Whale Season
Why Do Some Companies Struggle to Catch Small Fish?
“These deals aren’t big enough!”
“We need to move up-market!”
“I’ll never hit my quota like this, it’s not worth my time!”
“It costs us more to support this tiny customer than our biggest client!”
Does this sound familiar?
Unless your product is 100% self-service, it’s very difficult to scale a business on small deals.
How many account managers do you need to support one hundred deals worth ten grand each? Now what about one customer worth a million dollars? No comparison, right?
And somehow your company performs BETTER when the stakes are higher! Employees rise to the challenge. Everyone is proud to be working on something important. Those big customers get your best. And that makes them happy.
Not to mention the sales rep who closes one deal and hits her quota, while the others keep endlessly negotiating for scraps.
What’s the story?
At Antimatter Consulting, we unleash Whale Season for our customers. How do we do this? Here it is in five steps.
🎯 Number One: Do Less - And Be More Specific
Unless you’re Serena Williams or Donald Glover, you can’t do everything better than everyone else.
If you’re catching too many small fish, it’s probably because you’re casting too wide a net.
First, read Treacy and Wiersema’s famous work on “Value Disciplines”. They explain that your company can only be great at ONE of these three things:
Operational Excellence (think Amazon or GE)
Customer Intimacy (American Express, JetBlue)
Product Leadership (Apple, Rolex)
Choose one and examine yourself from that unique perspective.
Then, read Geoffrey Moore’s Crossing the Chasm. He’ll teach you to:
Pick a single target persona.
Develop the best end-to-end solution for their exact use case.
Focus 100% of your marketing and sales on this until you develop a beachhead. Then, and only then, broaden your market.
🐋 Number Two: Learn to Sing like a Whale
Whales have their own language, communicating over hundreds of miles. You need to learn this language. In other words, you must sing like a whale!
What does this mean in real life? Building on the last point from Moore: your marketing needs to tell the whole story of your perfect buyer. It’s an arc that looks like this:
Start with who they are and what’s going on in their world. Big picture. Think global economics, technical innovations, and political realities.
Define their specific problem by empathizing with their situation and their challenges. Don’t solve it yet, just show that you understand it.
Present a solution to their challenges, not yours. We know you think your company is cool because you have lots of features and whiz-bang technical solutions. But you’re only going to talk about how you solve their exact problem.
Then show real-world examples of how you’re helping people like them, changing that big picture world they live in one small step at a time.
Now you’re singing like a whale!
🎣 Number Three: More Rods Doesn’t Mean More Fish
If you have 3 reps that aren’t selling, hiring 10 more isn’t going to fix the problem. It’s your job as an executive team to prove that your products and services are sellable. You need to train your salespeople on exactly who they’re looking for, why that person would want to be your customer, and where to find them. If you (the founders and leaders of your firm) don’t know this, then how can you expect a brand new sales rep to succeed?

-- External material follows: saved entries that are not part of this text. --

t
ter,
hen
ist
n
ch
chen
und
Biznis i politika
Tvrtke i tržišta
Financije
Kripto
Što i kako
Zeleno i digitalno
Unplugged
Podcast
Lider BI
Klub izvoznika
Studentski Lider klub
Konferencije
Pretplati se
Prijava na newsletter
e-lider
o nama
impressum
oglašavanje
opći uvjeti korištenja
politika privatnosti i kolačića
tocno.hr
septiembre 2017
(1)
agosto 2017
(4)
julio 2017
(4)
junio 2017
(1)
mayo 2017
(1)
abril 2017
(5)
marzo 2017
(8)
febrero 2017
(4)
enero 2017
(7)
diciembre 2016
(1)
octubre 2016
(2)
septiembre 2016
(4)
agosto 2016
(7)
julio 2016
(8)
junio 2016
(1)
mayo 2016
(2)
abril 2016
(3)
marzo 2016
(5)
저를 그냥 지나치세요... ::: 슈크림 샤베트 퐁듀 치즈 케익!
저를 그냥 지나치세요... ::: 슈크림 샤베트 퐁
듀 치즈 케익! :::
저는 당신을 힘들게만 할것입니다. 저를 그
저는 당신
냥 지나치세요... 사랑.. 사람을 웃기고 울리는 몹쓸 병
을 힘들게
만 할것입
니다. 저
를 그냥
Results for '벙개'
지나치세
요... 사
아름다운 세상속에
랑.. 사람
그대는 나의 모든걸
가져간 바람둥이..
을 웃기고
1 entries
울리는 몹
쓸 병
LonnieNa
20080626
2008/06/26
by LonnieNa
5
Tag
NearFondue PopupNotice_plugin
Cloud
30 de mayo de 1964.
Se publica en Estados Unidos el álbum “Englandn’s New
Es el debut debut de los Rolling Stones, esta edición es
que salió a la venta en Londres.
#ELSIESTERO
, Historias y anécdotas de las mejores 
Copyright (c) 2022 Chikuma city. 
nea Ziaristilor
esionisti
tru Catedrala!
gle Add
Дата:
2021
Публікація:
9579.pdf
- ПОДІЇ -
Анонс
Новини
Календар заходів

🐳🐳 Number Four: Whales Travel in Packs
(actually “pods” but who’s counting?)
You can never invest too much in making your whale projects successful. This applies whether your focus is on product leadership, customer intimacy, or operational excellence. Don’t catch one whale and then get fat on blubber for the rest of the year. Go above and beyond to make sure that once you’ve landed that customer, they are going to sing your praises, refer their friends, and bring you more business. Delight them. Hire top quality people to stay ahead of their needs. Get as much feedback as possible and push your business to find their next challenge and solve it before someone else does.
Once you find a whale, you don’t start over from scratch in a different pond. You follow that big beautiful mammal as closely as you can to find out where its friends live.
🌊 Number Five: Get Ready for Deep Water
You’re not going to catch a whale in shallow water. It’s going to take time and effort. There will be storms along the way. Be prepared to starve before you eat. If you’re thinking month-by-month, or even quarter-by-quarter, you’re in the wrong game.